Data supplied
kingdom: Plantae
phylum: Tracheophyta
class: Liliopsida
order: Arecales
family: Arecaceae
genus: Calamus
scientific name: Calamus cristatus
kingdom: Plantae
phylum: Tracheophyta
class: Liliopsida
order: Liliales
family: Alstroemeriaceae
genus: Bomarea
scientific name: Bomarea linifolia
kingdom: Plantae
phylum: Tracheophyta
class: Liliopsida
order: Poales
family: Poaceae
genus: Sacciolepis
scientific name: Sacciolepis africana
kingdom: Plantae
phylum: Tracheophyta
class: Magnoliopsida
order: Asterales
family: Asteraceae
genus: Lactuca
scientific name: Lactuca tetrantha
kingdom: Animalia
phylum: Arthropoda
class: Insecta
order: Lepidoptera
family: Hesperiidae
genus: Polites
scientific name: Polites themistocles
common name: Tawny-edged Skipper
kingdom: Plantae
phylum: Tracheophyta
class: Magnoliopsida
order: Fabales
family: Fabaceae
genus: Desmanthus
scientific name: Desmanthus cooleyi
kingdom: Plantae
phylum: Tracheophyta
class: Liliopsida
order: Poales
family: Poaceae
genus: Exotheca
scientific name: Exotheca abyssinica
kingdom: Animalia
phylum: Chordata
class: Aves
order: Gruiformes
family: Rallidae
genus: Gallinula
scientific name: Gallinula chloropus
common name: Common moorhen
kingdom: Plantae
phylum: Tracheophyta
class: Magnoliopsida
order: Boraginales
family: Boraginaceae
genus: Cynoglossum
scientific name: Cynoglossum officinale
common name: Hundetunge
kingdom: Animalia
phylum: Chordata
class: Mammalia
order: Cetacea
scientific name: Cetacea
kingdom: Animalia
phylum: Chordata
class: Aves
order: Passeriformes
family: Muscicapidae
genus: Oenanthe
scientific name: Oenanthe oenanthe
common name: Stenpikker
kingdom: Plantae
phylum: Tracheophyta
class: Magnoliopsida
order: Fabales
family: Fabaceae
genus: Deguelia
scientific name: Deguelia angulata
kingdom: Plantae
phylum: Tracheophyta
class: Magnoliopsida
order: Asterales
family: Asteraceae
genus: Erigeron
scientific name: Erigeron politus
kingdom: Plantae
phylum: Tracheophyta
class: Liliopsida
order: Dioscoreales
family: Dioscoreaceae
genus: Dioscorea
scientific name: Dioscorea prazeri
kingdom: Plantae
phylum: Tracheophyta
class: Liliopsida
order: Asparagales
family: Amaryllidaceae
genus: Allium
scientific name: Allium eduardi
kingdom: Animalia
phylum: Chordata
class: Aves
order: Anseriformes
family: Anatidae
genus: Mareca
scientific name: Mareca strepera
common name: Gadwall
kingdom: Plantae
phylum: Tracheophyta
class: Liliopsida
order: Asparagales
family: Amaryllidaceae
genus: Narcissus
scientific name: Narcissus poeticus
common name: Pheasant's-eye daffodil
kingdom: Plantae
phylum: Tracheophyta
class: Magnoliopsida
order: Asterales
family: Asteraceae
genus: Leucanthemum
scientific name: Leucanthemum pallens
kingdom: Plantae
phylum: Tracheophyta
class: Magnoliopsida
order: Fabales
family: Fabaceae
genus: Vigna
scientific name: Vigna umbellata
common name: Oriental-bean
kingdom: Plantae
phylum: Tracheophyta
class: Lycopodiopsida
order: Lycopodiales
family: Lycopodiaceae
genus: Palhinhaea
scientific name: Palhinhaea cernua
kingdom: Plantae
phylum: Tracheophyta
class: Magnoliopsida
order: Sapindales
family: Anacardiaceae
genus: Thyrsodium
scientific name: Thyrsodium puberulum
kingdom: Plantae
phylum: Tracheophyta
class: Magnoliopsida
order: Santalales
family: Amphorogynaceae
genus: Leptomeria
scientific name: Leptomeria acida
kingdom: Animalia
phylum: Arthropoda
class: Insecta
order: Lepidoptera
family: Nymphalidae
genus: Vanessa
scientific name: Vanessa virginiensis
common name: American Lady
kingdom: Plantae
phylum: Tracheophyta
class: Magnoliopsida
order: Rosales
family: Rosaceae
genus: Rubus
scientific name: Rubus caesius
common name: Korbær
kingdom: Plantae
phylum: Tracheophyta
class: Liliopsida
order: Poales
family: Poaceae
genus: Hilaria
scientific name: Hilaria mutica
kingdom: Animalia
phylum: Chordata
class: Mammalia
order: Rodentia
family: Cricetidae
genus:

Problem to work on
Write out every line of the items above, word for word and in the same order.

Problem solution
kingdom: Plantae
phylum: Tracheophyta
class: Liliopsida
order: Arecales
family: Arecaceae
genus: Calamus
scientific name: Calamus cristatus
kingdom: Plantae
phylum: Tracheophyta
class: Liliopsida
order: Liliales
family: Alstroemeriaceae
genus: Bomarea
scientific name: Bomarea linifolia
kingdom: Plantae
phylum: Tracheophyta
class: Liliopsida
order: Poales
family: Poaceae
genus: Sacciolepis
scientific name: Sacciolepis africana
kingdom: Plantae
phylum: Tracheophyta
class: Magnoliopsida
order: Asterales
family: Asteraceae
genus: Lactuca
scientific name: Lactuca tetrantha
kingdom: Animalia
phylum: Arthropoda
class: Insecta
order: Lepidoptera
family: Hesperiidae
genus: Polites
scientific name: Polites themistocles
common name: Tawny-edged Skipper
kingdom: Plantae
phylum: Tracheophyta
class: Magnoliopsida
order: Fabales
family: Fabaceae
genus: Desmanthus
scientific name: Desmanthus cooleyi
kingdom: Plantae
phylum: Tracheophyta
class: Liliopsida
order: Poales
family: Poaceae
genus: Exotheca
scientific name: Exotheca abyssinica
kingdom: Animalia
phylum: Chordata
class: Aves
order: Gruiformes
family: Rallidae
genus: Gallinula
scientific name: Gallinula chloropus
common name: Common moorhen
kingdom: Plantae
phylum: Tracheophyta
class: Magnoliopsida
order: Boraginales
family: Boraginaceae
genus: Cynoglossum
scientific name: Cynoglossum officinale
common name: Hundetunge
kingdom: Animalia
phylum: Chordata
class: Mammalia
order: Cetacea
scientific name: Cetacea
kingdom: Animalia
phylum: Chordata
class: Aves
order: Passeriformes
family: Muscicapidae
genus: Oenanthe
scientific name: Oenanthe oenanthe
common name: Stenpikker
kingdom: Plantae
phylum: Tracheophyta
class: Magnoliopsida
order: Fabales
family: Fabaceae
genus: Deguelia
scientific name: Deguelia angulata
kingdom: Plantae
phylum: Tracheophyta
class: Magnoliopsida
order: Asterales
family: Asteraceae
genus: Erigeron
scientific name: Erigeron politus
kingdom: Plantae
phylum: Tracheophyta
class: Liliopsida
order: Dioscoreales
family: Dioscoreaceae
genus: Dioscorea
scientific name: Dioscorea prazeri
kingdom: Plantae
phylum: Tracheophyta
class: Liliopsida
order: Asparagales
family: Amaryllidaceae
genus: Allium
scientific name: Allium eduardi
kingdom: Animalia
phylum: Chordata
class: Aves
order: Anseriformes
family: Anatidae
genus: Mareca
scientific name: Mareca strepera
common name: Gadwall
kingdom: Plantae
phylum: Tracheophyta
class: Liliopsida
order: Asparagales
family: Amaryllidaceae
genus: Narcissus
scientific name: Narcissus poeticus
common name: Pheasant's-eye daffodil
kingdom: Plantae
phylum: Tracheophyta
class: Magnoliopsida
order: Asterales
family: Asteraceae
genus: Leucanthemum
scientific name: Leucanthemum pallens
kingdom: Plantae
phylum: Tracheophyta
class: Magnoliopsida
order: Fabales
family: Fabaceae
genus: Vigna
scientific name: Vigna umbellata
common name: Oriental-bean
kingdom: Plantae
phylum: Tracheophyta
class: Lycopodiopsida
order: Lycopodiales
family: Lycopodiaceae
genus: Palhinhaea
scientific name: Palhinhaea cernua
kingdom: Plantae
phylum: Tracheophyta
class: Magnoliopsida
order: Sapindales
family: Anacardiaceae
genus: Thyrsodium
scientific name: Thyrsodium puberulum
kingdom: Plantae
phylum: Tracheophyta
class: Magnoliopsida
order: Santalales
family: Amphorogynaceae
genus: Leptomeria
scientific name: Leptomeria acida
kingdom: Animalia
phylum: Arthropoda
class: Insecta
order: Lepidoptera
family: Nymphalidae
genus: Vanessa
scientific name: Vanessa virginiensis
common name: American Lady
kingdom: Plantae
phylum: Tracheophyta
class: Magnoliopsida
order: Rosales
family: Rosaceae
genus: Rubus
scientific name: Rubus caesius
common name: Korbær
kingdom: Plantae
phylum: Tracheophyta
class: Liliopsida
order: Poales
family: Poaceae
genus: Hilaria
scientific name: Hilaria mutica
kingdom: Animalia
phylum: Chordata
class: Mammalia
order: Rodentia
family: Cricetidae
genus:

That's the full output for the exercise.